Santé mentale des personnes exilées : une souffrance invisible

Communiqué de presse : sous embargo jusqu’au 20 juin à 06h00

Depuis une dizaine d’années le Centre Primo Levi constate une évolution préoccupante de la santé mentale des personnes exilées, aggravée par les violences qu’elles subissent sur le chemin de l’exil, désormais omniprésentes et inéluctables. Torturées, emprisonnées, violées, elles fuient leur pays et accumulent les traumatismes tout au long de leur parcours d’exil jusqu’en France.

La France est l’un des trois principaux pays d’accueil de demandeurs d’asile en Europe. Elle est appelée à être de plus en plus sollicitée par des personnes qui fuient les conflits armés et la violence, malgré les barrières physiques ou législatives mises en place ces dernières années. Ces personnes, qui demandent la protection de notre pays et dont la santé mentale se détériore, ont besoin d’être soignées. Au vu de la gravité de leurs troubles psychiques, du nombre de personnes concernées et de leurs fortes interactions avec la société, leur souffrance constitue une réalité incontournable et un véritable enjeu de santé publique. Il s’agit aussi plus largement d’un enjeu de société, car la majorité des personnes exilées arrivées en France ont vocation à y rester et à y travailler. La prise en compte de leur souffrance psychique fait partie de l’accueil et des étapes vers une intégration réussie.

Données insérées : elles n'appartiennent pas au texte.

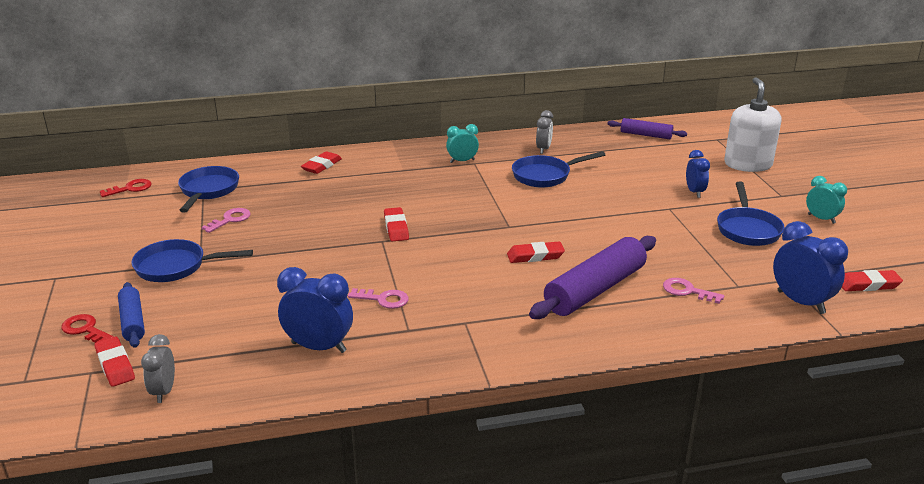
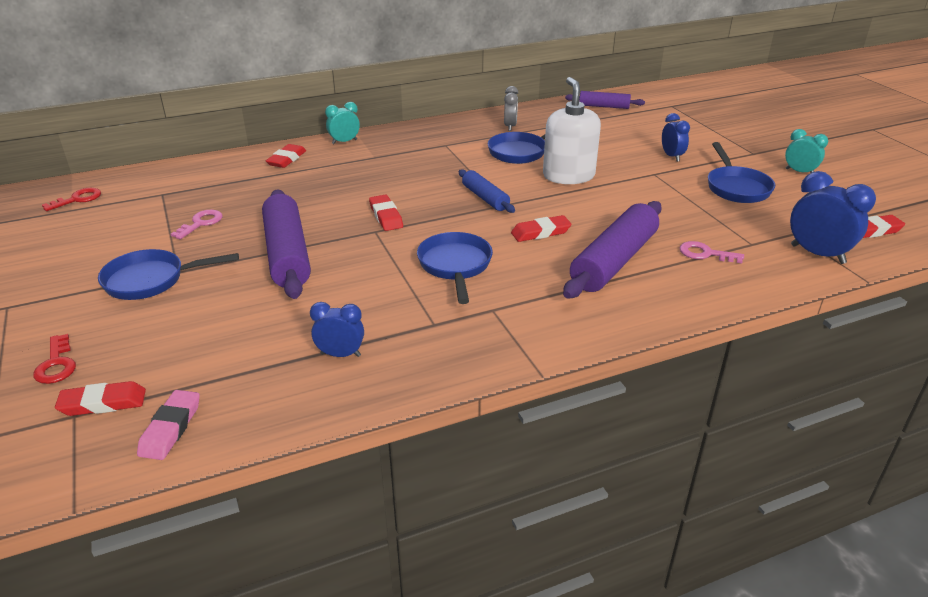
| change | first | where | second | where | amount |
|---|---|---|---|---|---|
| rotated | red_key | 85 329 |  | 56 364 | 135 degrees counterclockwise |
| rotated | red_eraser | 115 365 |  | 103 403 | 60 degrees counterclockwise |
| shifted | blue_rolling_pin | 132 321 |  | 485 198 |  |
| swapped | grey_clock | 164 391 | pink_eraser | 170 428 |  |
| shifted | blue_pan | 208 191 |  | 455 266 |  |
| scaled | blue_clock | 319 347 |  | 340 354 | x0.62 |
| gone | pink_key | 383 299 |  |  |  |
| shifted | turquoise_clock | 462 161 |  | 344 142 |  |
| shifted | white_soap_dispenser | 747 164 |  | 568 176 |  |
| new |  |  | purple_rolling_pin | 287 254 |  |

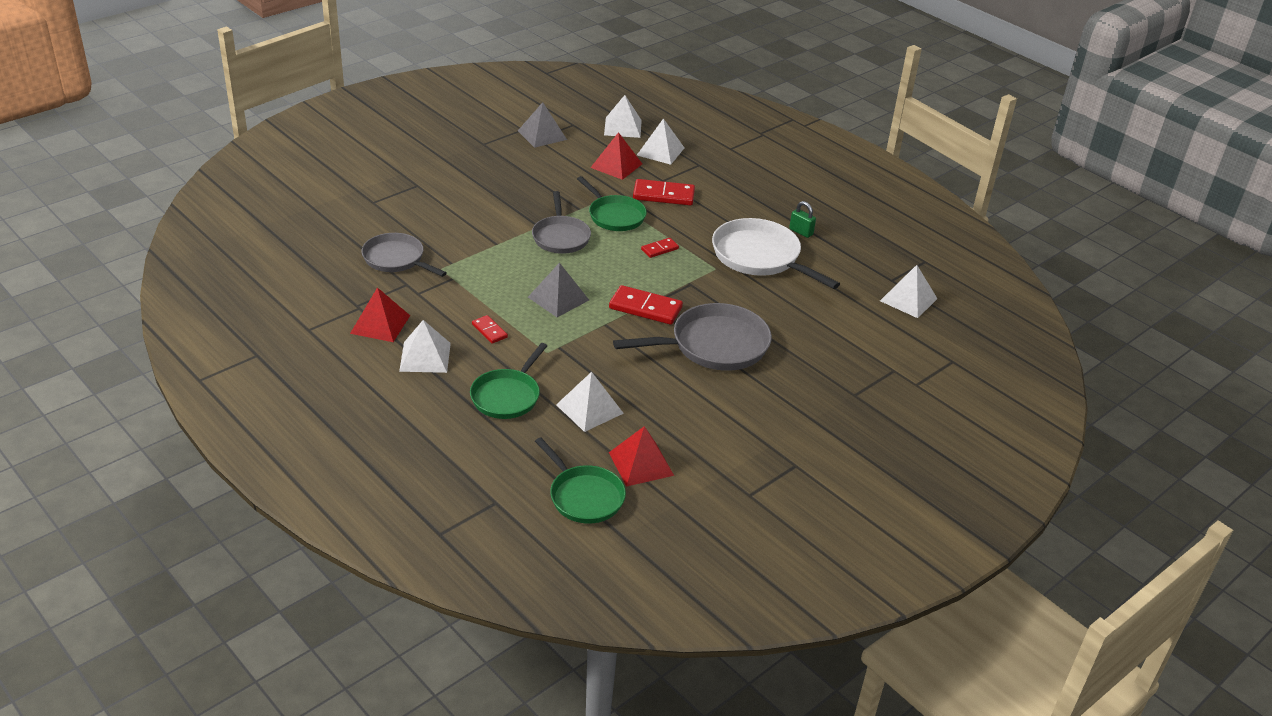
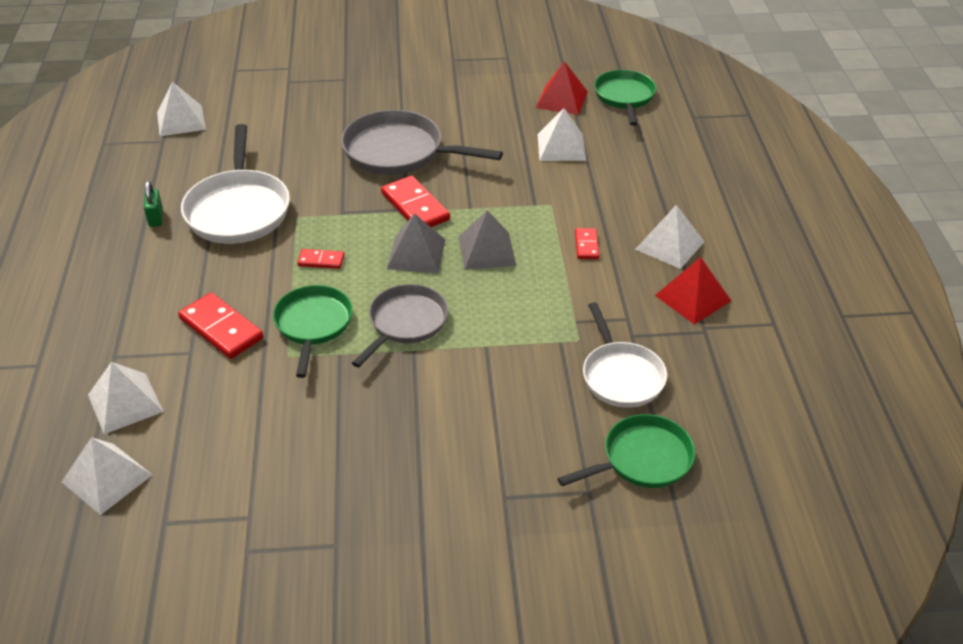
| change | first | where | second | where | amount |
|---|---|---|---|---|---|
| repainted | grey_pan | 396 259 | white_pan | 621 376 |  |
| shifted | green_pan | 507 396 |  | 642 459 |  |
| shifted | grey_pyramid | 542 135 |  | 416 254 |  |
| gone | red_pyramid | 616 165 |  |  |  |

« Pourtant, comme nous le soulignions déjà en 2018, le système de santé actuel ne répond pas à cet enjeu. L’offre de soins en santé mentale pour les personnes exilées demeure largement sous-dimensionnée. Le recours au secteur associatif est incontournable. Faute de système de santé adapté, le dispositif d’accueil existant en France peut-il offrir un repos, à défaut de répit, à cette souffrance psychique ? Si des avancées ont été réalisées, les conditions de prise en charge des patients se sont dégradées, restent inadaptées aux besoins et aléatoires selon les régions. Les conséquences psychologiques sont considérables. L’incertitude, le manque de ressources, la vie en collectivité dans les centres d’accueil ou les hôtels sociaux, le changement très fréquent d’hébergement, la promiscuité importante, le manque d’intimité, parfois l’insécurité, ravivent le traumatisme et parfois même le créent » affirme Antoine Ricard, président du Centre Primo Levi.

Comment une personne exilée peut-elle convaincre l’administration française du bien-fondé de sa demande d’asile sans soigner cette souffrance, qui peut se traduire par une amnésie, une perte des repères spatio-temporels et une difficulté à élaborer un récit détaillé et chronologique ? Comment convaincre, en vivant dans un hôtel vétuste, saturé, en état d’hypervigilance permanente, sans pouvoir véritablement se reposer, ni dormir normalement ? Comment peut-elle ensuite s’intégrer?

La santé mentale des personnes exilées est une souffrance invisible en France. Les lois sur l’immigration et l’asile se succèdent sans prendre en compte la spécificité psychologique, sociale ou économique de ces personnes. Les mots « santé mentale » sont ainsi totalement absents de la dernière loi immigration. Le gouvernement français a fait le choix d’une politique de contrôle dans laquelle des dizaines de millions d’euros sont chaque année investis. Pour quel résultat ? Les associations qui travaillent au quotidien avec les personnes exilées le disent depuis très longtemps : un accueil digne, humain et adapté est la réponse la plus efficace et la moins coûteuse à terme.

A l’occasion de la Journée internationale des réfugiés, le Centre Primo Levi publie son rapport « Santé mentale des personnes exilées : une souffrance invisible », et demande que celle-ci soit enfin considérée comme un véritable enjeu de santé publique et de société.


Le Centre Primo Levi est une association spécifiquement dédiée au soin et au soutien des personnes victimes de la torture et de la violence politique exilées en France. Dans son centre de soins situé à Paris, elle accueille chaque année plus de 400 personnes originaires de près de 50 pays différents. Fort de son expérience clinique, le Centre Primo Levi sensibilise et forme de nombreux professionnels engagés auprès des personnes exilées pour promouvoir une prise en charge adaptée. Enfin, il mène des actions de plaidoyer pour défendre l’accès aux soins et le droit d’asile.